Computers have become a ubiquitous presence in all fields of business. From the farmer who keeps stock of his crops and field rotations to teachers who plan their lessons and keep track of attendance, everyone has gone electronic. But not everybody believes in the power of computing. According to a report in the New England Journal of Medicine, many doctors and medical professionals in the US have been slow in converting to electronic health records. As far as conversion to electronic health records goes, the US lags behind many other nations. This is a fact that is rather surprising, considering they are among the most technologically advanced countries in the world.
The study, which included a national survey of 2758 physicians, found that 4% of respondents used a comprehensive electronic records system and 13% used a basic system. Of those who made use of electronic health records, the majority are young and likely to work in large practices, hospitals or health centres. The majority of physicians who don’t make use of electronic records are more likely to be from older generations with small practices.
Reasons for not converting to electronic records included the difficulty in finding an appropriate system and the rather irrational fear of a chosen system becoming obsolete.
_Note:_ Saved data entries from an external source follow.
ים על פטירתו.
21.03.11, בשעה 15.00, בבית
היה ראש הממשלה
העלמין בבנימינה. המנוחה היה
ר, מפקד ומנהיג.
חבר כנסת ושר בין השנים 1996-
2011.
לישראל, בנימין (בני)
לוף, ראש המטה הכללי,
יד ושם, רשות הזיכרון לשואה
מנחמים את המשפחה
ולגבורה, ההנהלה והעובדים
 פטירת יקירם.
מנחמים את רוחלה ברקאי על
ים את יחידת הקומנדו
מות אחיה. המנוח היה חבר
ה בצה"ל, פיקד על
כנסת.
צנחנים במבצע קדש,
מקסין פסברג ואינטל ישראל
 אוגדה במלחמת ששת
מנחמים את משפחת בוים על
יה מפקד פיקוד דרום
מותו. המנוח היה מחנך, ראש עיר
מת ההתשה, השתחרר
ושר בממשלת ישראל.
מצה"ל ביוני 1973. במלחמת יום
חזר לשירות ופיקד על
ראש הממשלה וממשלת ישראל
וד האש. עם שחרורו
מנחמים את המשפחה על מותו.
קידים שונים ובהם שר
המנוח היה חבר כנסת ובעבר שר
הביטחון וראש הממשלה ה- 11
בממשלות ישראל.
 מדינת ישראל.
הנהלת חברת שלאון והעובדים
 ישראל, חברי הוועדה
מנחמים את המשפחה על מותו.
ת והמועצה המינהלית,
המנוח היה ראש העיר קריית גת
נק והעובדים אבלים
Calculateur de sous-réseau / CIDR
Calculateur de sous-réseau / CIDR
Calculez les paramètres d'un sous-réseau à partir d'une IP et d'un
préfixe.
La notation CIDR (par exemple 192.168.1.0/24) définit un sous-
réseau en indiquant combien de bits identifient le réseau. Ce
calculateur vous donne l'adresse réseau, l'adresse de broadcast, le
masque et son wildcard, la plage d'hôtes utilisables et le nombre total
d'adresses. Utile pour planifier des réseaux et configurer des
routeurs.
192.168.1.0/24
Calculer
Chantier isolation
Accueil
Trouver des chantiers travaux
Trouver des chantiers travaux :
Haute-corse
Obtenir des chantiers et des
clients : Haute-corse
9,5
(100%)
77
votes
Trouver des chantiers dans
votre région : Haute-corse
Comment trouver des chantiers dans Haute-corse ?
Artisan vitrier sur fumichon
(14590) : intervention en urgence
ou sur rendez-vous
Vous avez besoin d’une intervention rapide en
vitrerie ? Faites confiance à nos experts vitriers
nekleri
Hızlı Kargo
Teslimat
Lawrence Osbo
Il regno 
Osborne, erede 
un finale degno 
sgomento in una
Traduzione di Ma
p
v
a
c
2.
Another possible reason, which wasn’t cited, is perhaps the fear that data could be lost, leaked or contaminated. But with the sophisticated protection and data recovery systems available today, that seems a poor excuse.
Physicians in the survey who made use of electronic records reported that the benefits far out-weighed the potential risks; many of which could easily be avoided with proper care and monitoring. Electronic health records have been instrumental in detecting and preventing drug allergies, as well as potentially dangerous drug combinations. They also alert doctors when lab results are available, which dramatically reduces the time spent chasing down results. As soon as doctors know that results have come through, they can implement plans of action timeously and prevent a great deal of pain and suffering.
One positive element that can be taken from the study is that the number of physicians making use of electronic health records is up at least 4% since a similar survey was undertaken in 2006. The progress may be slow, but at least it’s steady.